=== Passage to read ===
--- --- ---

The Loyal song is getting to me. In a sense, it always did. As soon as the advertisement started on television I'd wind the volume up and jive in the armchair while the family tried to look the other way.
But now it is getting serious. The other day in the car that oddly beautiful tune that doesn't know where it's going until it gets there, had salty stuff welling at my eyes.
And I'm with Russell and Brad. Can I be loyal too?
Most of us in every opinion poll have been with Russell and Brad on their right to make their fortune. But we are loyal.
It is hard to explain to those who think it unpatriotic to order national emblems from China but, to someone of my view of the national interest, loyalty is not defensive and protective.
That, I think, has been Team New Zealand's endearing mistake. The song is getting more poignant with each race we lose.
When the event is long over the music will remain.
Each time we hear the jittering rhythm and those awkward sentiments the song will re-awaken the complicated experience of the past few weeks.
Our Swiss visitors, by the way, have never understood the loyal campaign. Before the match began, when Alinghi's Louis Vuitton post-race celebrations were always tempered by the sight of the black boats slipping back to their dock supremely confident, the challengers found the advertisement truly fearful.
Now, I imagine, they simply dislike what they think it represents. They are Europeans after all, just one generation removed from Nuremberg rallies.
I've tried to tell an Alinghi acquaintance that he is not seeing some dark, virulent strain of nationalism here.
He wouldn't believe it. He has heard the radio talk and read the letters to the paper. He says Alinghi has been abused from the Waiheke ferry, for heaven's sake.
All of that was before they began beating us. Now, I hear, conversation in the challenger's camp runs on rumours of death threats, gratuitous street violence against a vehicle with Louis Vuitton livery, even that certain people are putting to sea in bullet proof vests, though I think we would notice.
Down there in the big Alinghi base they are not enjoying New Zealand. The prevailing sentiment, I'm told, is that everyone just wants to get out of here.
How immensely sad.
Even Louis Vuitton people who have been here for long periods over the years of the Cup, long enough to know our gruff sporting hostility from the real thing, have had enough of us, I hear.
At least when we lost the Rugby World Cup semi-final nobody was here to see us at our worst. This time there are pockets of the world watching the spectacle and the Swiss in particular will be appalled.
They are a restrained people, quiet and capable and considered a little dull by their bigger, brasher neighbours.

--- --- ---

=== Data ===
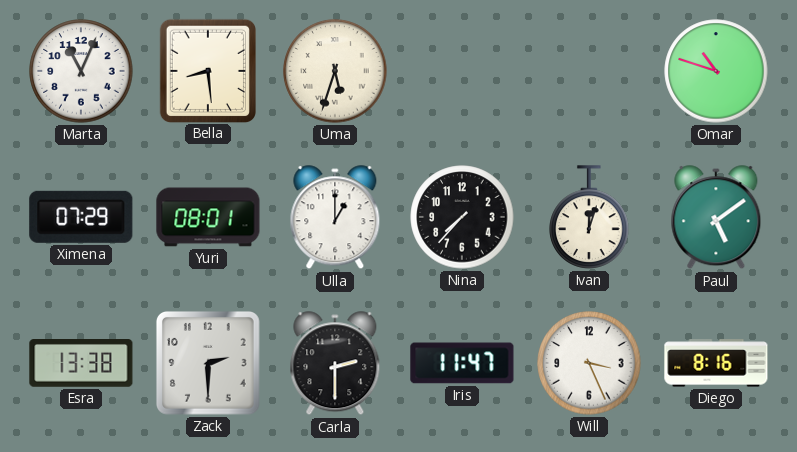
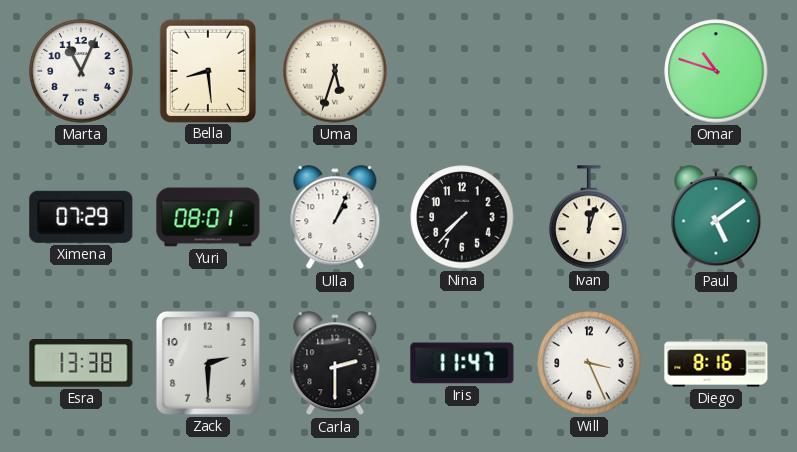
Ulla: 1:00 -> 1:04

--- --- ---

=== Goal ===
Please reproduce word for word the part of the column on the Loyal song between "Down there in" and "How immensely sad.", inclusive.

=== The answer ===
Down there in the big Alinghi base they are not enjoying New Zealand. The prevailing sentiment, I'm told, is that everyone just wants to get out of here.
How immensely sad.